I like the honesty and humility in your outlook at photography and life and your job. I believe there is more to be read in that with regard to your success than others or you have thought. I follow your blog, as of recent, for two reasons: 1) your art and line of work are similar to my aspirations 2) you don’t hide or put your tail between your legs or yield to “the world” At my vantage that is extremely “educationally attractive” to those both raw and professional in photography. Continue to be that Chase. I hope to meet you one day not for photography but just to hang over a beer, dinner, and just talking about whatever.

xequals says:

Inspiration indeed!

All … delightful post!


How grounded would you feel only shooting what everybody wants to see? It would be like living in a cage and getting paid a fortune to be there.

The concept of having a Portfolio doesn't mean that there is All you have and is Done & complete, because actually should never be, otherwise you are limiting creativity. But having it, should be like inviting somebody to my house to eat a piece of a Cake I made and leave that unremarkable taste making the guest want to come back. But not just for the guest to come back but for your own delight, first YOU enjoy with such a joy that no one would taste differently, then you Share it.

Michael says:

Great post and I couldn’t agree more. When I started my website I made sure I had all nice portfolio areas for topics. Then I went to just one portfolio and kinda hid the stuff that I didn’t feel should be in a portfolio somewhere else. Probably about a week before you relaunched with the different sections (or portfolios) I did roughly the same thing. One portfolio section which contains THE portfolio which a lot of people still seem to expect and a “Projects” section into which I dump the stuff I’m working on because I want to and still like to show it. Am I a still lifer? A landscape photog? A portrait guy? Commercial, fashion or whatnot? It doesn’t matter. I view myself as a photographer or even more now with getting more and more interested in video as well a visual artist. I agree, shooting _for_ your portfolio is never a good idea because then you need to match what you shoot to whats already there and your ideas get limited instead of free flowing. Plus I constantly get bored of my own stuff so I change things up all the time anyway :).
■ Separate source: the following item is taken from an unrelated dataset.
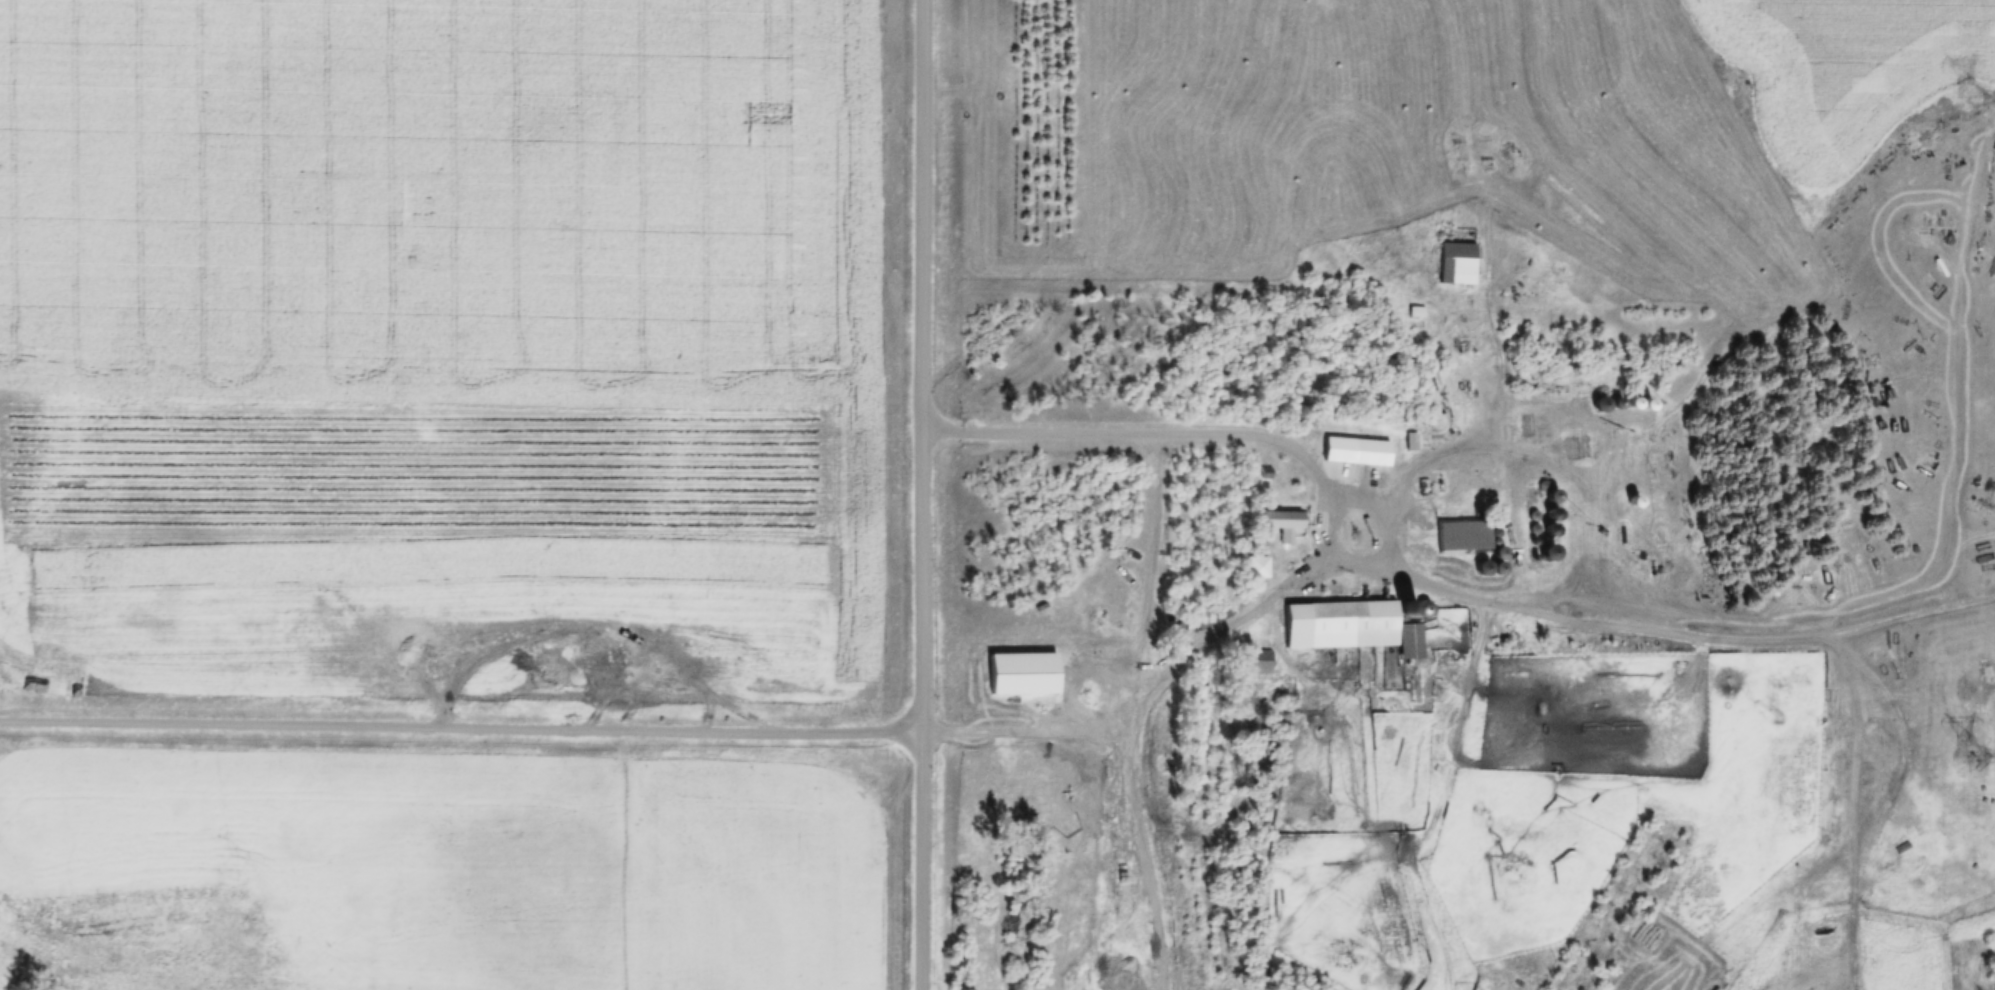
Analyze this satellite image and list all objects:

Do I have the black book? Sure, it’s still nice to meet with AD/CDs, PEs etc. and show them your work in print in 11×14 instead of just a website. But what’s in the book is coming from a pool of existing images.


Great thoughts here sir. This adds validity to my concerns about portfolios in general being stifling to the creative spirit. Glad to hear a pro voice the same concerns.

Just starting myself, I’ve been contemplating what to show and what to, for lack of a better term, “hide”. Most of the more creative work resides in the latter category. I suppose I should be more daring.

Nothing wrong in trying and failing, at least I tried right? And who knows what might take me by surprise. Thanks for the inspiration!

-Anthony Harden
Twitter: aehric

Marco says:

Thx Chase,
I just had the problem that I wanted to create more pictures for my upcoming website. But as I was trying to keep the “big picture” in mind (the portfolio) it started to slow me down and hinder me in just shooting the stuff I really wanted to, becuase I was constantly worrying that it wouldn´t fit into my portfolio. And therefor I would wast time and energy on the wrong projects.

So thx again

marco ruschkowski
marcoImagery on twitter

Corey Hage says:

Right on, Chase. Well put…

Robin says:

Great post Chase. You should write a book about the Photographer 2.0. =)


elzora says:

Thank you. Finally, somebody said it.

Matt Beaty says:

Well put Chase. I think creativity is the one important thing that we have as photographers. Anything that stifles or inhibits that creativity needs to go.